Cabe preguntarse qué apoyo o consensos imaginan quienes proponen alternativas mejores, pues de nada valen contextos ideales e imaginarios. Nicolás Avellaneda o Carlos Pellegrini no están en una estantería, al alcance de la mano de cualquier catedrático para dar viabilidad a sus consejos de tiza y pizarrón. Sin ser el doctor Pangloss, que enseñaba al joven Cándido que el suyo era el mejor de los mundos posibles, hay que ubicarse en nuestra modesta realidad, en un país dominado por grupos de interés y una clase política convenientemente rendida a sus pies. Y en esta encerrona histórica surge la inesperada elección del extravagante Javier Milei, quien, con sus arrebatos y excentricidades, su egocentrismo e insolencias, podría lograr lo que nadie pudo en tantas décadas de buenos modales y lenguaje apropiado.
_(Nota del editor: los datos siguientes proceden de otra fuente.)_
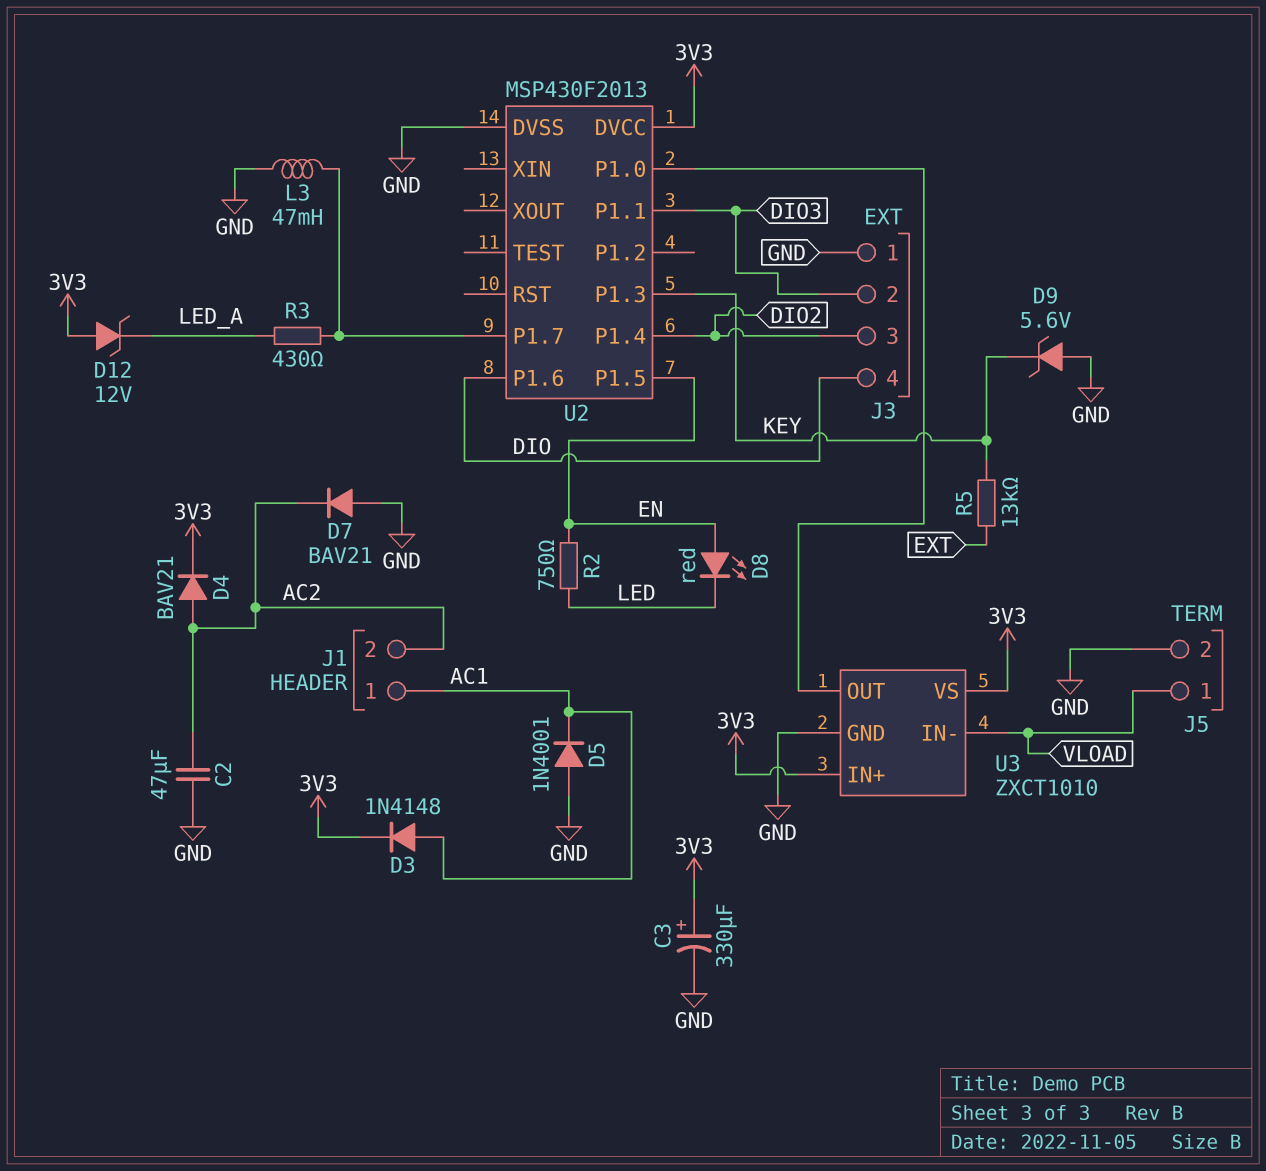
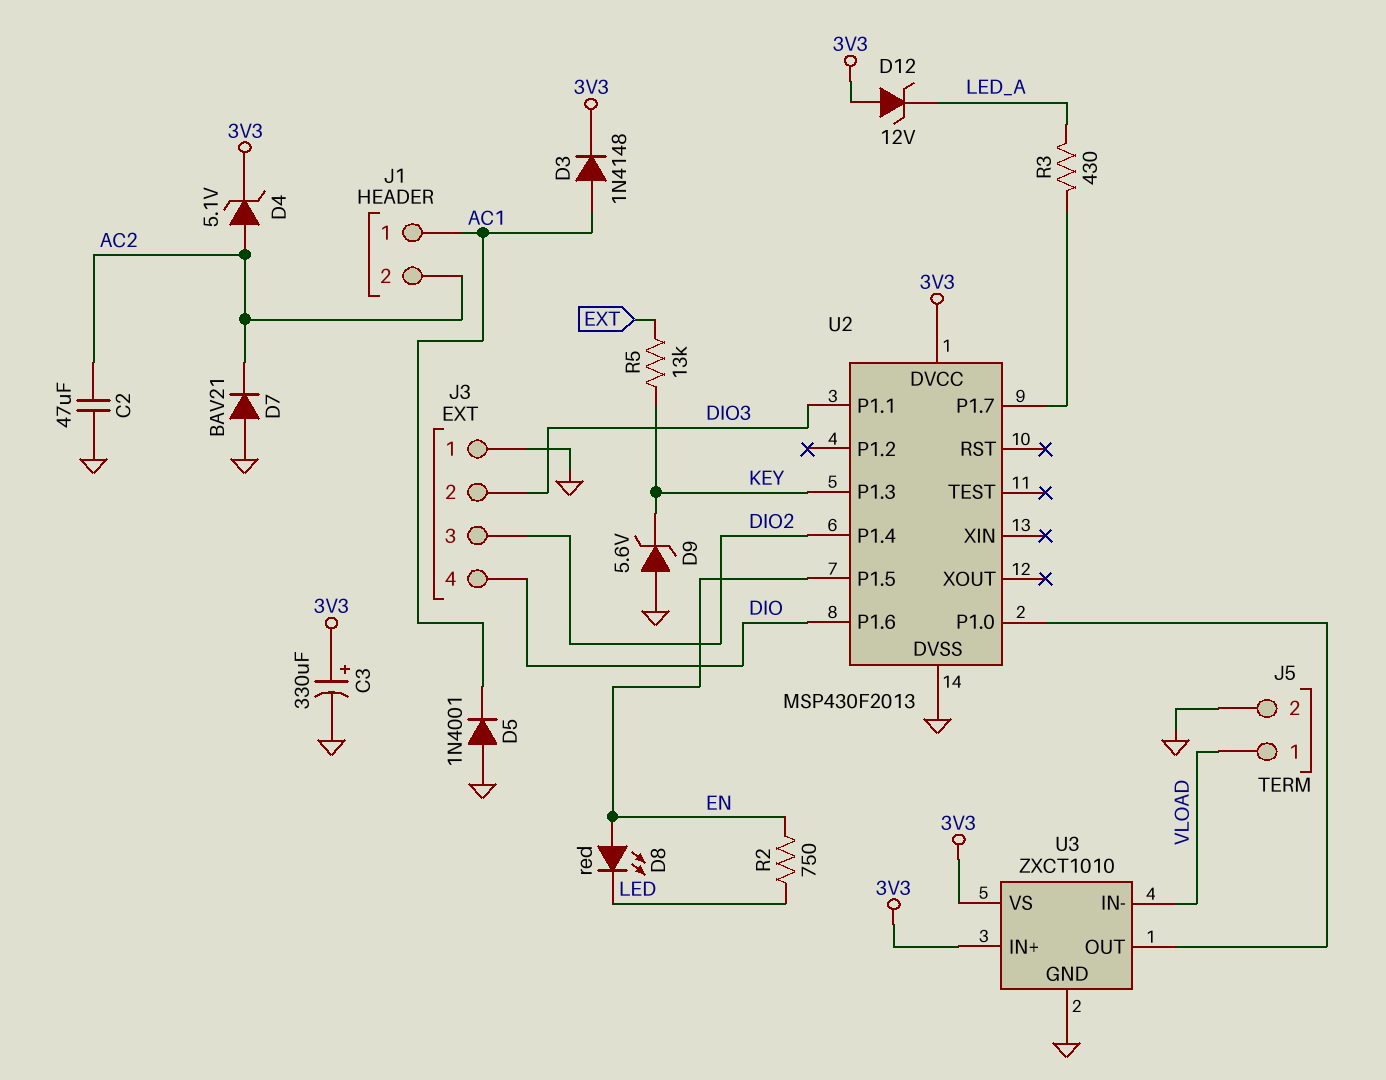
D4: diode BAV21 (A AC2, K 3V3) -> zener 5.1V (A AC2, K 3V3)
L3: 47mH (GND, U2/P1.7) -> none

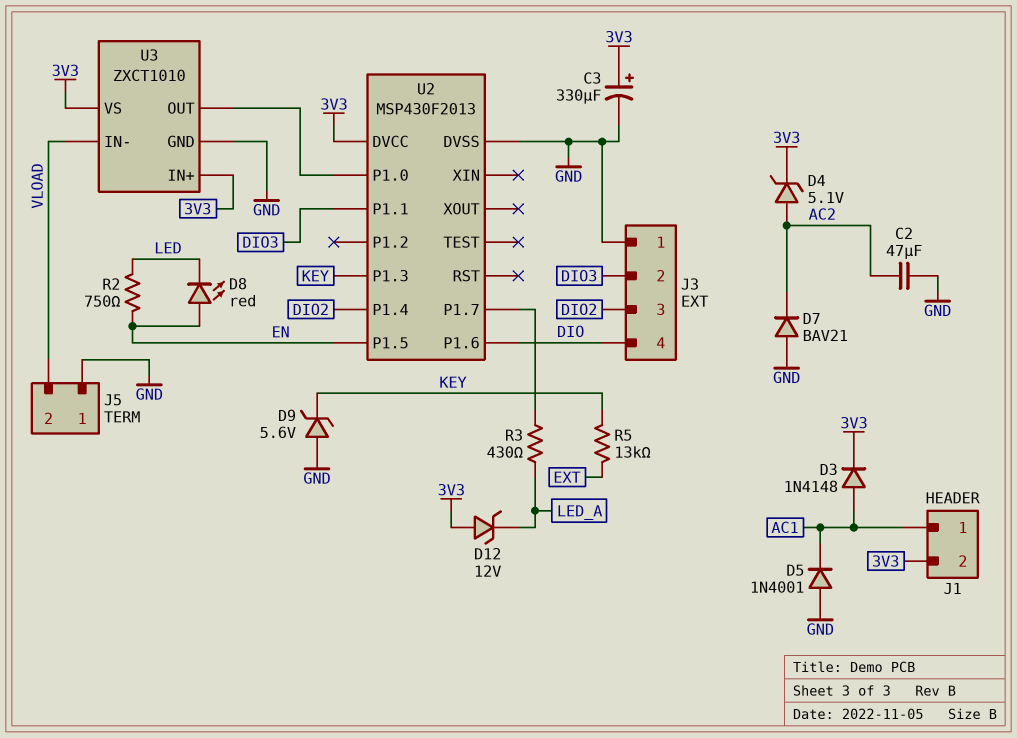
J1 pin 2: AC2 -> 3V3
J5 pin 1: VLOAD -> GND
J5 pin 2: GND -> VLOAD

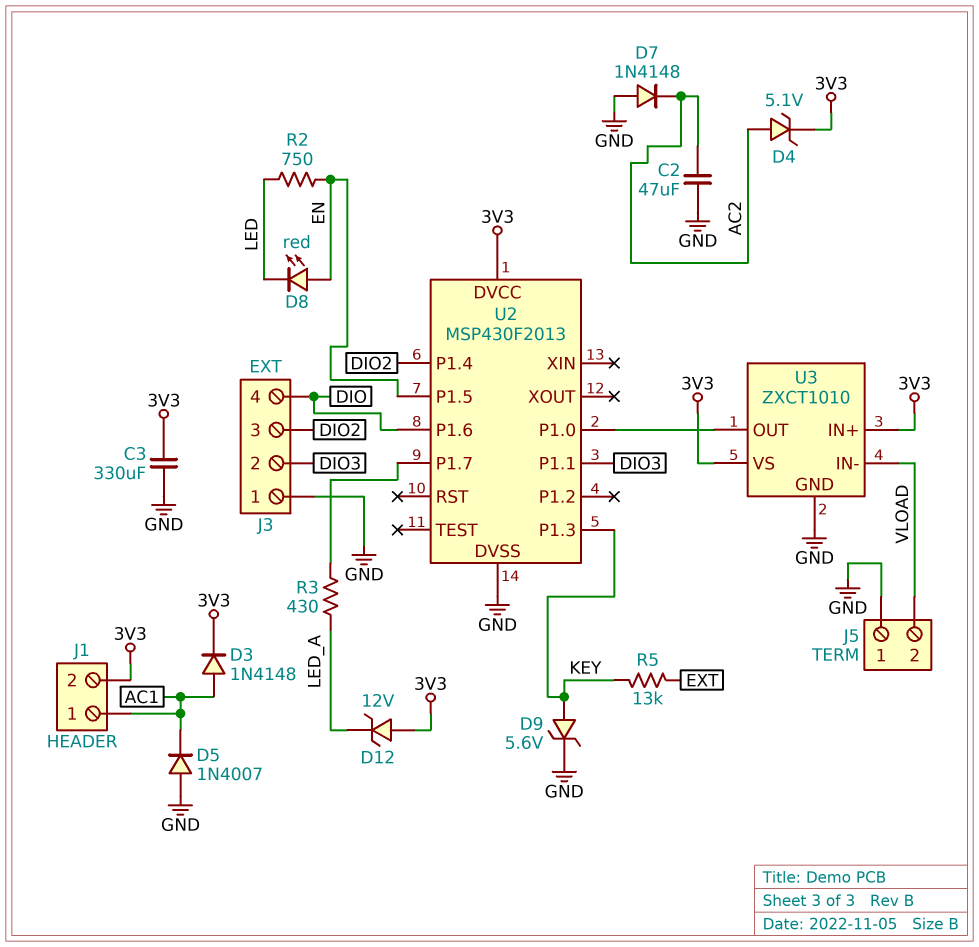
C3: 330uF (plus 3V3, minus GND) -> 330uF (3V3, GND)
D5: diode 1N4001 (A GND, K AC1) -> diode 1N4007 (A GND, K AC1)
D7: diode BAV21 (A GND, K AC2) -> diode 1N4148 (A GND, K AC2)
D9: zener 5.6V (A GND, K KEY) -> zener 5.6V (A KEY, K GND)

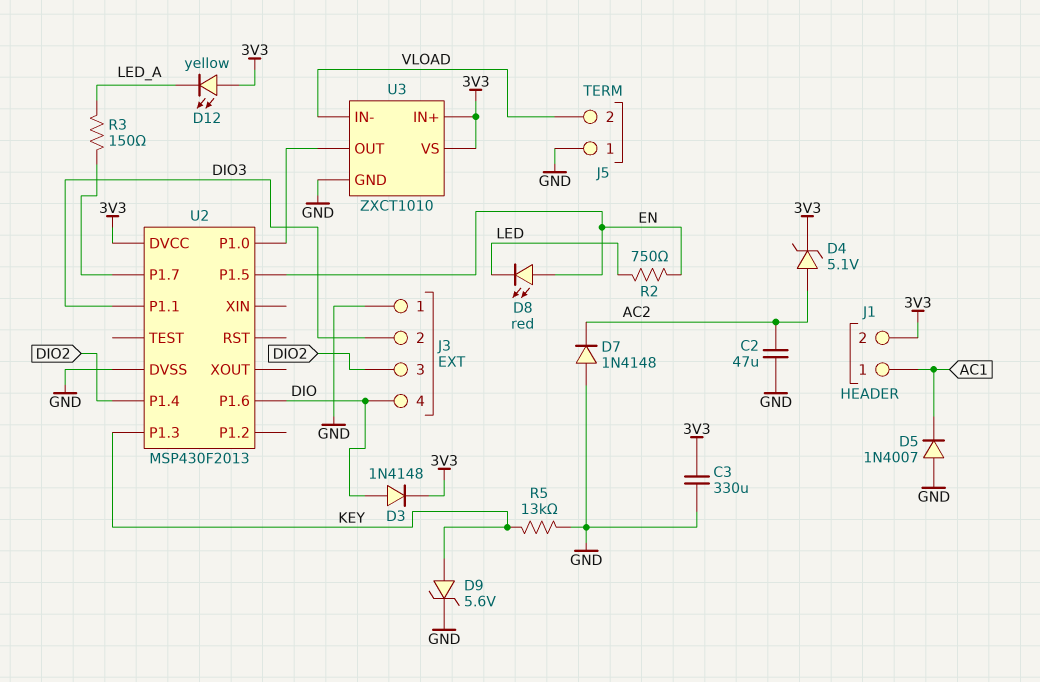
D3: diode 1N4148 (A AC1, K 3V3) -> diode 1N4148 (A DIO, K 3V3)
D12: zener 12V (A 3V3, K LED_A) -> LED yellow (A 3V3, K LED_A)
R3: 430 (LED_A, U2/P1.7) -> 150 (LED_A, U2/P1.7)
R5: 13k (EXT, KEY) -> 13k (GND, KEY)

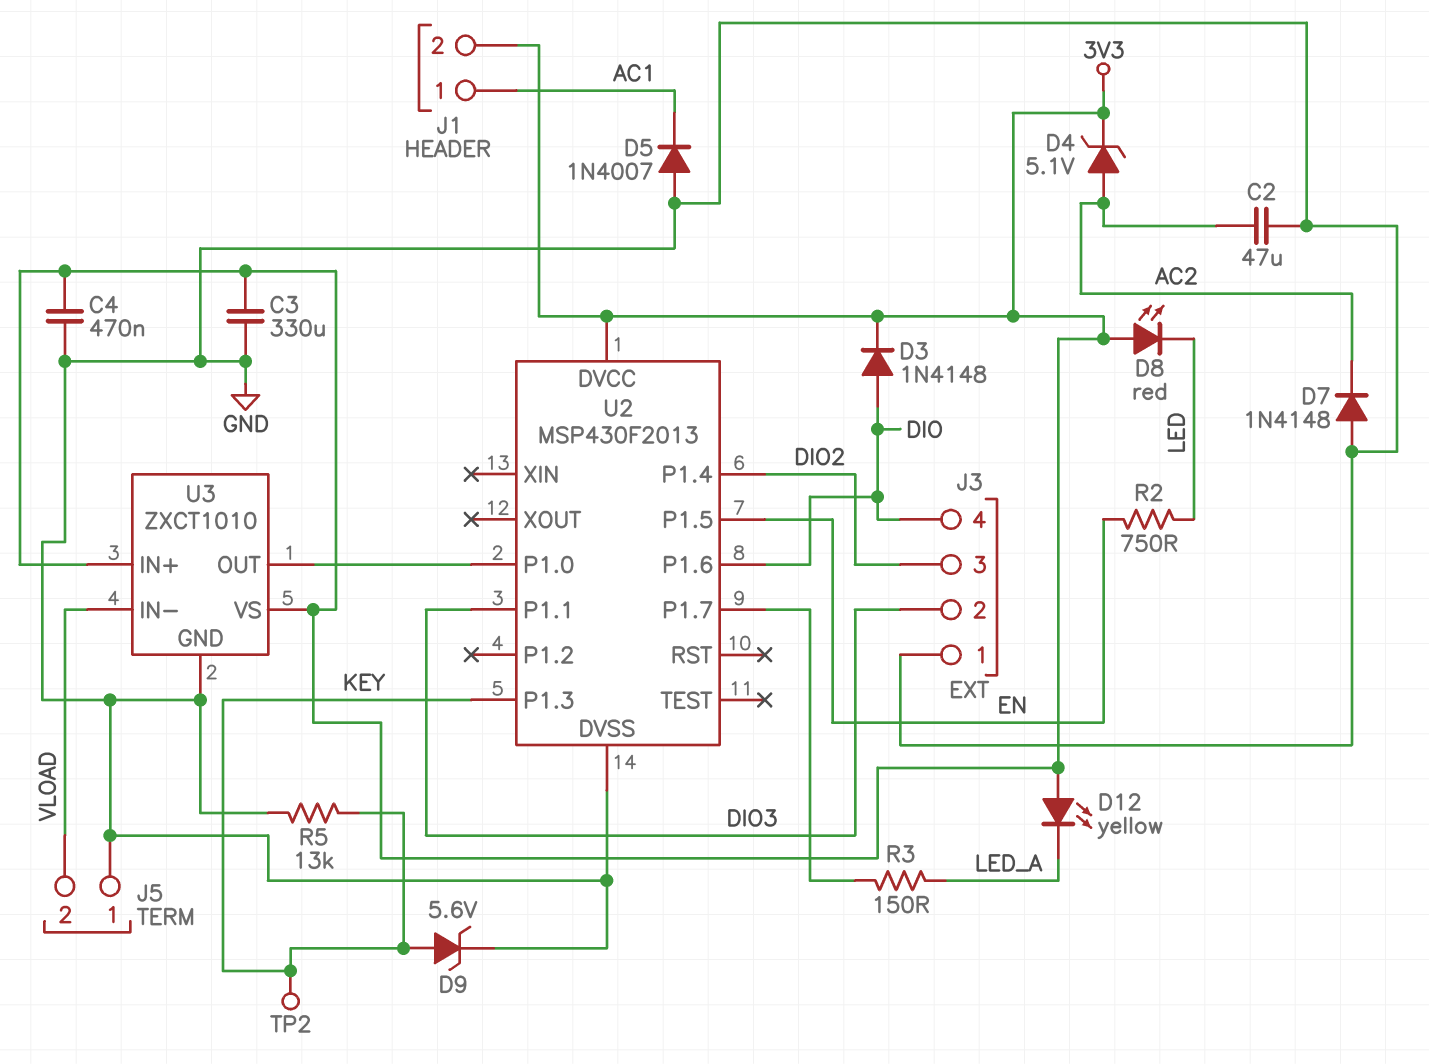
C4: none -> 470nF (3V3, GND)
D8: LED red (A EN, K LED) -> LED red (A 3V3, K LED)
TP2: none -> test point (KEY)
Emmanuel Alvarez Agis, por ejemplo, sostuvo que el Gobierno debe “parar con los anuncios y obtener resultados”, ya que, “si esto es lo único que tienen, agarrate”, dijo. Expresiones desatinadas del ex vice ministro de Economía de Axel Kicillof durante la nefasta gestión de Cristina Kirchner (2013-2015), quien dejó a este gobierno “con lo único que tiene”, pues el resto se lo llevaron a casa. Por su parte, el actual gobernador, sin sonrojarse, calificó de “argenticidio” al efecto del ajuste sobre la actividad económica, como si fuese ajeno a la herencia recibida y a los brulotes que impactarán con su fuego cuando haya que pagar el costo de sus propios desaciertos.
Entretanto, el mundo observa, con curiosidad, las vicisitudes de un país riquísimo, pero enredado en su propio ovillo de improductividad y bloqueos recíprocos. Como bien lo diagnosticó Charles Darwin (El Viaje del Beagle, 1844), once años después de haber visitado nuestro país: “Si la miseria del pobre es causada, no por las leyes de la naturaleza, sino por las instituciones, grande es nuestro pecado”.
En la Argentina, las leyes de la naturaleza han sembrado prosperidad por doquier, pero las instituciones la han arruinado, en beneficio de pocos y perjuicio de la mayoría. Es imperioso modernizarlas para obtener resultados duraderos, mal que les pese a sus beneficiarios. Cuando los nudos comiencen a desatarse, los costos a bajar y las empresas vean que el camino no es devaluar sino desregular y enquiciar los desbordes del Estado, la confianza impulsará la reactivación que, como dama precavida, se hace esperar. Siempre que la paciencia colectiva no se canse y la excluya dando un portazo. Pues si el hartazgo le cerrase la puerta, volveremos al invivible país de los últimos 40 años, dominado por intereses especiales e incapaz de cumplir con las estrofas de su himno y los discursos de sus gobernantes.